By Feature Writer Rebecca Nelson Lubin
This past weekend I went to Santa Barbara to represent for Parents Weekend for one of my favorite old charges, Sierra, who is sadly down one parent these days, having lost her Dad a little over two years ago. I was a little nervous as I set out for the airport, as I had worked for her Dad for about ten years, but for the first time ever would be staying with her Mom. It is an awkward situation at best, to be employed by only one of the parents of the children you provide care for, and feel a sense of loyalty towards that parent, as both your employer and your friend. Sierra’s Mom Gila and I were never able to forge a true friendship over the years, but I held her in the highest respect as the Mother of the children I cared for. I wondered, as I flew from San Francisco, how did she feel about me? Here I was, her ex-husband’s ex-employee, bonded with her daughter to the extent that she wanted me at her school for the weekend as a parent.

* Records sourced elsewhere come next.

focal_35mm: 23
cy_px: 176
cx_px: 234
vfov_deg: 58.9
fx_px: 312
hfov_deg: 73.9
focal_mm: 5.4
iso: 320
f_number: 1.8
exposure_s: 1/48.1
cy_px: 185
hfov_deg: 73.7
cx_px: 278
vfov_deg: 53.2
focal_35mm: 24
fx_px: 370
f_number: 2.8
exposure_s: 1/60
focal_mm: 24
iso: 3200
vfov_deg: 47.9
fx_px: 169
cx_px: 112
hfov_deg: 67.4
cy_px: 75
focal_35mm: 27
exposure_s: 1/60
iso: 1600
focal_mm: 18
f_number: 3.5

Would she see me as some sort of usurper? The Other Woman? All these years I wanted nothing more to tell her that providing care and support for her girls was one of the most rewarding things I have done with my life, and that it was always done with her best interest in mind, although sometimes with deep feelings of guilt as while she was their Mother, there were times when I was the woman helping them into their pajamas and putting them to bed, because a judge had determined a joint custody agreement that decided when she could be the one bathing them and caring for them, and when she could not. I would have resented me.

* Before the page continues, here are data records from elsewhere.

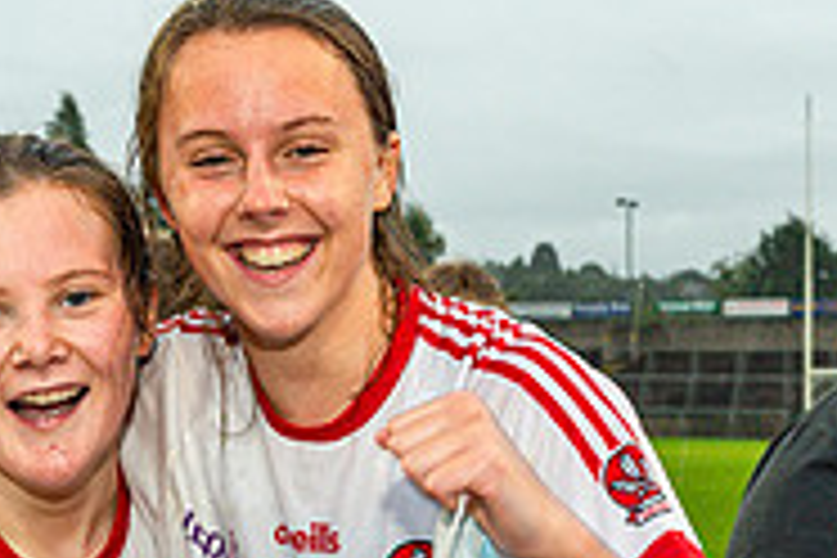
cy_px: 562
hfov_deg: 19.2
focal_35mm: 106
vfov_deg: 12.8
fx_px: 2464
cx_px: 585
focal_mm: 34
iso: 1600
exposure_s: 1/200
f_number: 3.5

But the wonderful thing about being bonded over beautiful children is that it gives you common ground, and a shared goal, for their goodness and their health and their growth. And I found that while Gila and I had never had the opportunity before to kick back and really talk, now that the chance was here, we grabbed it and found that we adored each other. Why should we not? The truth is that we have been part of the same family for over ten years now; we just never got around to hanging out together. For three days we talked, and laughed, cooked goat cheese lasagna, and reminisced about all of our shared history, and spoke fondly towards a future of support for her girls – and deeply for me – for her. Divorced or not, It can’t be easy to lose your co-parent when your children are young, and be left alone to guide them through the world. It has to be the world’s most difficult job. I hope that the knowledge that there is someone out there who has her back will make it easier for her. I now look forward to future weekends of goat cheese lasagna and chatting lightly over homework and helping her girls find their way in the world. It ain’t gonna be easy. It’s going to take a village…and then some, and their former Nanny is looking forward to being a member of that village.